*** SUPPLIED INFORMATION

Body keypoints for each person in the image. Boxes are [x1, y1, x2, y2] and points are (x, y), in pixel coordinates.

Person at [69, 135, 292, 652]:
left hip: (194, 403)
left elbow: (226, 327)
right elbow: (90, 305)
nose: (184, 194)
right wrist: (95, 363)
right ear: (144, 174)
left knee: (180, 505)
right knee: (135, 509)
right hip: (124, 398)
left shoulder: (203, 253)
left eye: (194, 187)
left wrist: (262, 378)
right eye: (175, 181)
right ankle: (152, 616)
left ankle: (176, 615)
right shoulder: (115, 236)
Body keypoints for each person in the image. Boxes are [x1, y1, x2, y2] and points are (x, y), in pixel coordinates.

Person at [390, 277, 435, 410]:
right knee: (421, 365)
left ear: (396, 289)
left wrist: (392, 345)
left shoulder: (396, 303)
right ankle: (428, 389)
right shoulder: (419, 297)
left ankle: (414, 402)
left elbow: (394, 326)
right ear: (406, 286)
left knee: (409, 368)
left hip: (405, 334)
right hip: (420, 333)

******
*** SUPPLIED INFORMATION

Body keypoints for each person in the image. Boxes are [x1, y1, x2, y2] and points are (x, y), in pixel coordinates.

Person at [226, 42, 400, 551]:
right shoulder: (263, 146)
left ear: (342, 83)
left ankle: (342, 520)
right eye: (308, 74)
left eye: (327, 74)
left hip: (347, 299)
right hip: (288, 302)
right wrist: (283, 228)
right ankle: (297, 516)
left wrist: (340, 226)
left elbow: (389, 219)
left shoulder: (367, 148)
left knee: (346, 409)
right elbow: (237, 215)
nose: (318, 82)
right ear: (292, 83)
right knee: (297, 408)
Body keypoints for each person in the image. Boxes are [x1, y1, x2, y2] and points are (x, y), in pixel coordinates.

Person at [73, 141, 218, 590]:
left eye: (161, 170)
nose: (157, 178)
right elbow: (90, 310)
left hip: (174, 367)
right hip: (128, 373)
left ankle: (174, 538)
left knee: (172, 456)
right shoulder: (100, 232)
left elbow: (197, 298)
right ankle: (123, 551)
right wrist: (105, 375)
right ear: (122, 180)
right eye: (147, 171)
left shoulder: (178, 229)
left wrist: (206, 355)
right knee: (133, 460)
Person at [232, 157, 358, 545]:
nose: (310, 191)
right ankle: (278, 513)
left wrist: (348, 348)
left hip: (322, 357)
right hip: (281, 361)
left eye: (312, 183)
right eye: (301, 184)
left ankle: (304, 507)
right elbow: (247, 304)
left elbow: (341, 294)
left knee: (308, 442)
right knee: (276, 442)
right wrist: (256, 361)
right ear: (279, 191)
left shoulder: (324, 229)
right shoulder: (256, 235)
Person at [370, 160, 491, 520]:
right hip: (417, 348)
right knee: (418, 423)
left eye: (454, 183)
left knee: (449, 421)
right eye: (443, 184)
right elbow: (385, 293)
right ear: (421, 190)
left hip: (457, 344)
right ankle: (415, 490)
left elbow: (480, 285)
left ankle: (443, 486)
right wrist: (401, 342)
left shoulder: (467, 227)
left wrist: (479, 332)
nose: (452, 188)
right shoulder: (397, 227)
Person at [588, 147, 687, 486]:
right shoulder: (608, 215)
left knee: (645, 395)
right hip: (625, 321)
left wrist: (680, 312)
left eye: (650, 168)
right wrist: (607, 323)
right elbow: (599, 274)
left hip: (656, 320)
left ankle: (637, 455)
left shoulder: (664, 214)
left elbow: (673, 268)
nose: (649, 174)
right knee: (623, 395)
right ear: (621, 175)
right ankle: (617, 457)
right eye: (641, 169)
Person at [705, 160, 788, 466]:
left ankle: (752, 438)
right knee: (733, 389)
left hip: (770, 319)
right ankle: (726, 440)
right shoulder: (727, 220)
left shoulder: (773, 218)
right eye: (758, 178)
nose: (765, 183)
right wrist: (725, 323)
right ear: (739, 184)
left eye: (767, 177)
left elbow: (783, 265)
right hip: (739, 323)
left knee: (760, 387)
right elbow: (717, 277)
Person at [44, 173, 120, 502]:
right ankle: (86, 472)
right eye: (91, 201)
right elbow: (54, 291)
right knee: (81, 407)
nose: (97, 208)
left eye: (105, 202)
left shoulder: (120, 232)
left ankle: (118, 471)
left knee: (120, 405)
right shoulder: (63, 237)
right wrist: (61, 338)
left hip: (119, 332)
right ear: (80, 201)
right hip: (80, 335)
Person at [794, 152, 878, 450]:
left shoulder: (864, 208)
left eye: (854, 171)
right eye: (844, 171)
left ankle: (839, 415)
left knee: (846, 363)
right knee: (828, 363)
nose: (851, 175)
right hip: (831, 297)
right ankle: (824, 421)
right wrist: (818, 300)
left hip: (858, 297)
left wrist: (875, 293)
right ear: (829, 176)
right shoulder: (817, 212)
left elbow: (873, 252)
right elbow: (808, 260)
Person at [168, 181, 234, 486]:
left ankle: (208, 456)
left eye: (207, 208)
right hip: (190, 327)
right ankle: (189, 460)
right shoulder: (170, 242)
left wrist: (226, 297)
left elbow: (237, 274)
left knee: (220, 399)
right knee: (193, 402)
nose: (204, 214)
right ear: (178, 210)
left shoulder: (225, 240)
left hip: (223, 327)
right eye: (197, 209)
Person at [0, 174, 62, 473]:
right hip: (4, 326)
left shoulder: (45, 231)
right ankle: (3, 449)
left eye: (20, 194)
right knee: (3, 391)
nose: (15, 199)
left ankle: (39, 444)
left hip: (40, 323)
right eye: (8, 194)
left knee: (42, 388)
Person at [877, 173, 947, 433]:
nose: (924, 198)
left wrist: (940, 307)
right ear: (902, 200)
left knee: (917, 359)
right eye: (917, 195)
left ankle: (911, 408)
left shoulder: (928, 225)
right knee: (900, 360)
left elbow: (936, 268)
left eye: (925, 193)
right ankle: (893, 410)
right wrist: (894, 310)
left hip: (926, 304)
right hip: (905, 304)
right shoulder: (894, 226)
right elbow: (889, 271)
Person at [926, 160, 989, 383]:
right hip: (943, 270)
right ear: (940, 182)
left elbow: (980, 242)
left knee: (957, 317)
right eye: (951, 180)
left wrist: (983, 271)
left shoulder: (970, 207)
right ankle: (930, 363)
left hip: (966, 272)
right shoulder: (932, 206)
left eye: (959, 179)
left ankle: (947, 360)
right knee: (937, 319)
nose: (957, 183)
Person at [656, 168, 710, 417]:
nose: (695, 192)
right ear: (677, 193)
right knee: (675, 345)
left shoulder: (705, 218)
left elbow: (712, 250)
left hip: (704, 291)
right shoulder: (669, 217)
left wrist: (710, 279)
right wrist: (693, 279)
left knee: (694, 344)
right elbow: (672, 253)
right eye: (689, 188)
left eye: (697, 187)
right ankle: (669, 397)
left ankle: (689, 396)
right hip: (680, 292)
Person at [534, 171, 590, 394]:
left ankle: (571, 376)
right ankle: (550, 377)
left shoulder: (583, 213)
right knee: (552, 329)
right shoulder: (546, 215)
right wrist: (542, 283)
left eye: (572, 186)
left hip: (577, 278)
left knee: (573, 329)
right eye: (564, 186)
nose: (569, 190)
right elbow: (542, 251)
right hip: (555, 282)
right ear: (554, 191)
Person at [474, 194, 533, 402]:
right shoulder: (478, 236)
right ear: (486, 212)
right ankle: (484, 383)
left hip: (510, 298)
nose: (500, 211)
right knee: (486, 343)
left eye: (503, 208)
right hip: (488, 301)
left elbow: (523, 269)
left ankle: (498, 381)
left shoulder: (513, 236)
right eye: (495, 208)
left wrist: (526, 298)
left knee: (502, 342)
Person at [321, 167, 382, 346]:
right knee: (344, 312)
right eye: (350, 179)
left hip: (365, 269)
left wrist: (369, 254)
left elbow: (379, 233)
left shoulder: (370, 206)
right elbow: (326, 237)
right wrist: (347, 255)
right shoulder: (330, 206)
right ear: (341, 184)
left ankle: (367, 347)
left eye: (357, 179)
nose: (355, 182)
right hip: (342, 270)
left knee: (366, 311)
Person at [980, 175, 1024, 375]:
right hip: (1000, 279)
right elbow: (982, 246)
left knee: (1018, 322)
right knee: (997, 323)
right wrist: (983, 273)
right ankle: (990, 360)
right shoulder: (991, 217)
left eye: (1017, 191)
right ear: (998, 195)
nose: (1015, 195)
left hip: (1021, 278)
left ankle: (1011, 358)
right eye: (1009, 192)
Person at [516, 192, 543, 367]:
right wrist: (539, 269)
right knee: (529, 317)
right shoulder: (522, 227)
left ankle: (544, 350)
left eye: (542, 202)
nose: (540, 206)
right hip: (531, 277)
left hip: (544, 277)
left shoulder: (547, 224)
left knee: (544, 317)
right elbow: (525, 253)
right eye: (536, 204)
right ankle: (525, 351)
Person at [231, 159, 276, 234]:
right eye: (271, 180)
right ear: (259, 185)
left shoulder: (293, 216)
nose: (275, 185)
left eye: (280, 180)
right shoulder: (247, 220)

******
*** SUPPLIED INFORMATION

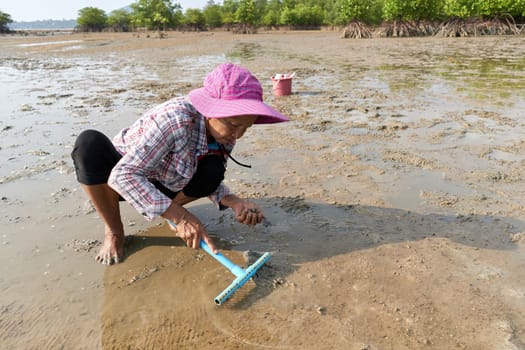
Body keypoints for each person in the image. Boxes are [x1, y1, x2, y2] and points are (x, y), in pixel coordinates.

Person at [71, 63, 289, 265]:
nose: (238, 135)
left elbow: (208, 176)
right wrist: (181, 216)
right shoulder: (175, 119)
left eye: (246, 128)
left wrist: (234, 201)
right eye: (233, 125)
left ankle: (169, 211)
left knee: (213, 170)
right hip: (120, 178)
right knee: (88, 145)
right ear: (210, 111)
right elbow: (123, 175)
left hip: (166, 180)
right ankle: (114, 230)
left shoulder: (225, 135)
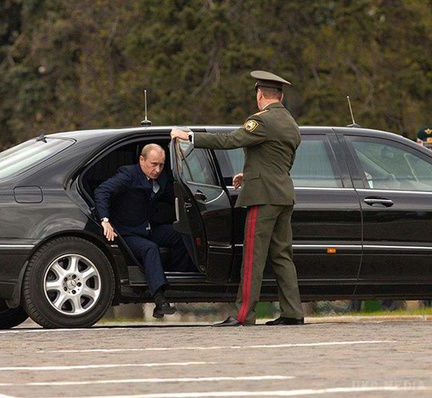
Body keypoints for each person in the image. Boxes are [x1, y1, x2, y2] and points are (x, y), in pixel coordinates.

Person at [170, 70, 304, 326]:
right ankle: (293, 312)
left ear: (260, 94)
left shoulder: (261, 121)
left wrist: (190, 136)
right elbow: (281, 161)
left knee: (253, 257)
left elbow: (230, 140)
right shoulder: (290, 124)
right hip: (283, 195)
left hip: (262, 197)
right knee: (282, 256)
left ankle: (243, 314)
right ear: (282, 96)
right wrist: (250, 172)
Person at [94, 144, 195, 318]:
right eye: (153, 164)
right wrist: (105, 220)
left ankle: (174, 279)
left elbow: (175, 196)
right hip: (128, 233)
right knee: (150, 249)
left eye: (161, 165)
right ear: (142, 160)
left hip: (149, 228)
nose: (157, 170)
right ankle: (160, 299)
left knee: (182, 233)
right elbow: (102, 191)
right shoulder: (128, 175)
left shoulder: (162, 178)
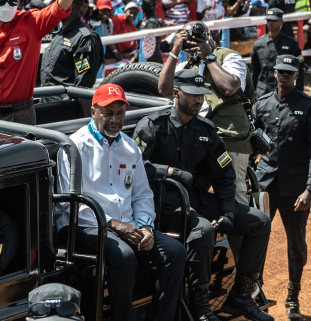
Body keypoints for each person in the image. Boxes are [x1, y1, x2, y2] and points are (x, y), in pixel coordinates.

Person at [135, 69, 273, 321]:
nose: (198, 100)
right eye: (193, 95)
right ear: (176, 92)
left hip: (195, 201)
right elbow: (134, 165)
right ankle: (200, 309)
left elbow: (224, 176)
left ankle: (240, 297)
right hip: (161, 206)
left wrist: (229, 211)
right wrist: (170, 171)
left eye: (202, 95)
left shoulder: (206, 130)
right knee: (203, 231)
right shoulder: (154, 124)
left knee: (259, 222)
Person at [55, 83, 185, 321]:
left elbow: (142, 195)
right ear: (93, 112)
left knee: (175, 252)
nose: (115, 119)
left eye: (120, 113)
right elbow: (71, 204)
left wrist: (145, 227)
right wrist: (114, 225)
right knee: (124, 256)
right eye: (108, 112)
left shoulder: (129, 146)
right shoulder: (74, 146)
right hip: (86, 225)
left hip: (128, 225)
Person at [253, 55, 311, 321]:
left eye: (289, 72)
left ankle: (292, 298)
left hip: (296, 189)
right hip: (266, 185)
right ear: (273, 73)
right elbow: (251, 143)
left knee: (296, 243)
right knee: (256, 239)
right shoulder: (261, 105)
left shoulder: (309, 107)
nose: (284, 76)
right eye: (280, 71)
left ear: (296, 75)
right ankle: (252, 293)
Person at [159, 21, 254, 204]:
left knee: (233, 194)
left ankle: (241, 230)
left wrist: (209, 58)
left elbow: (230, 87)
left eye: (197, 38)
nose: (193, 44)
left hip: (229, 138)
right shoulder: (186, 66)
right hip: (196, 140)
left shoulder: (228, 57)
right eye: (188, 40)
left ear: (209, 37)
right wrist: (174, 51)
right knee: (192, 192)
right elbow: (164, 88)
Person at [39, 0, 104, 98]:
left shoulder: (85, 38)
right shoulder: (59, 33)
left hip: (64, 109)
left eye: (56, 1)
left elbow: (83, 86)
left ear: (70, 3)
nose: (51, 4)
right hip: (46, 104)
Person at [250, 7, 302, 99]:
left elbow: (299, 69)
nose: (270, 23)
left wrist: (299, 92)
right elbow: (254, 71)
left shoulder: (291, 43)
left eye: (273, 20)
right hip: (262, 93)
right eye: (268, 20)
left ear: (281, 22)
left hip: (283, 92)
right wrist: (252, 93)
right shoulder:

******

> [THE TASK] Output the lines above between the one holding "right ear: (677, 193)" and the one holding "left eye: (697, 187)", inclusive, with nothing before or after them.

> [RESULT OF THE TASK]
right ear: (677, 193)
right knee: (675, 345)
left shoulder: (705, 218)
left elbow: (712, 250)
left hip: (704, 291)
right shoulder: (669, 217)
left wrist: (710, 279)
right wrist: (693, 279)
left knee: (694, 344)
right elbow: (672, 253)
right eye: (689, 188)
left eye: (697, 187)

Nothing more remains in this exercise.